* [Required work]
Below are records that should be duplicated exactly, with no image retained.

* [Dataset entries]
========================================================================

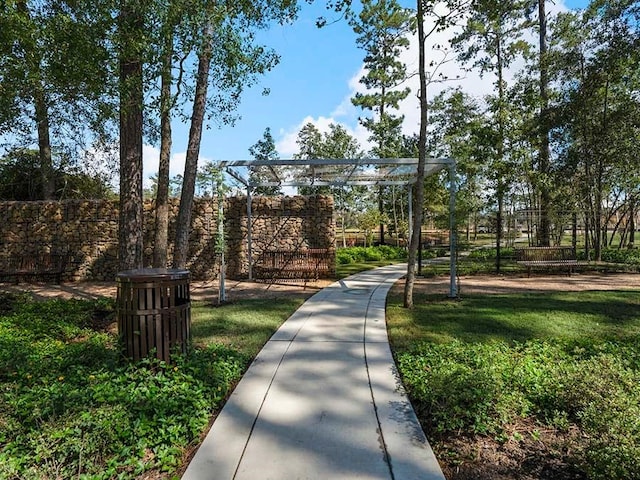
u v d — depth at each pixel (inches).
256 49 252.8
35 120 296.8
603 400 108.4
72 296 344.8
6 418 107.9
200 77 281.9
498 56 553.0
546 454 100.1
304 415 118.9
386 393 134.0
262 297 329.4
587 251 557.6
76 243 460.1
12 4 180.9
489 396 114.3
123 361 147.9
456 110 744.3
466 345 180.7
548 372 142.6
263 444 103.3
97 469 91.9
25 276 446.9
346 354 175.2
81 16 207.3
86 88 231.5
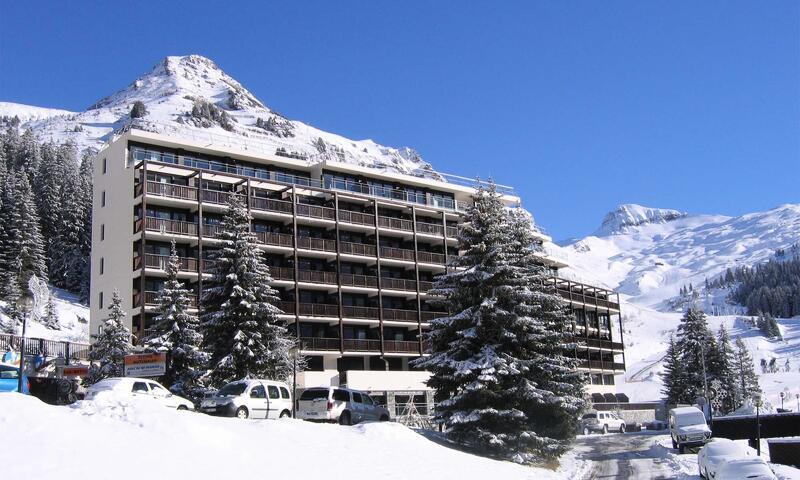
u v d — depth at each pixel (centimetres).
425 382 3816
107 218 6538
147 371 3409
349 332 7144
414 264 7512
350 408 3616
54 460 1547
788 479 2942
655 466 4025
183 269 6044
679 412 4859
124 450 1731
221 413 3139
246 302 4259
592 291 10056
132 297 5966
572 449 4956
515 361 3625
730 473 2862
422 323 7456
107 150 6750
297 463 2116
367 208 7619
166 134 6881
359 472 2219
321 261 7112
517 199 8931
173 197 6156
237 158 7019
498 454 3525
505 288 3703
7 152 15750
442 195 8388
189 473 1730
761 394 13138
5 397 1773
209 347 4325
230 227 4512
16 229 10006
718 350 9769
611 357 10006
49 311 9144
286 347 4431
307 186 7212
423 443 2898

========================================================================

* [Task output]
u v d — depth at each pixel (inches).
256 49 252.8
35 120 296.8
603 400 108.4
72 296 344.8
6 418 107.9
200 77 281.9
498 56 553.0
546 454 100.1
304 415 118.9
386 393 134.0
262 297 329.4
587 251 557.6
76 243 460.1
12 4 180.9
489 396 114.3
123 361 147.9
456 110 744.3
466 345 180.7
548 372 142.6
263 444 103.3
97 469 91.9
25 276 446.9
346 354 175.2
81 16 207.3
86 88 231.5
u v d — depth at each pixel (centimetres).
425 382 3816
107 218 6538
147 371 3409
349 332 7144
414 264 7512
350 408 3616
54 460 1547
788 479 2942
655 466 4025
183 269 6044
679 412 4859
124 450 1731
221 413 3139
246 302 4259
592 291 10056
132 297 5966
572 449 4956
515 361 3625
730 473 2862
422 323 7456
107 150 6750
297 463 2116
367 208 7619
166 134 6881
359 472 2219
321 261 7112
517 199 8931
173 197 6156
237 158 7019
498 454 3525
505 288 3703
7 152 15750
442 195 8388
189 473 1730
761 394 13138
5 397 1773
209 347 4325
230 227 4512
16 229 10006
718 350 9769
611 357 10006
49 311 9144
286 347 4431
307 186 7212
423 443 2898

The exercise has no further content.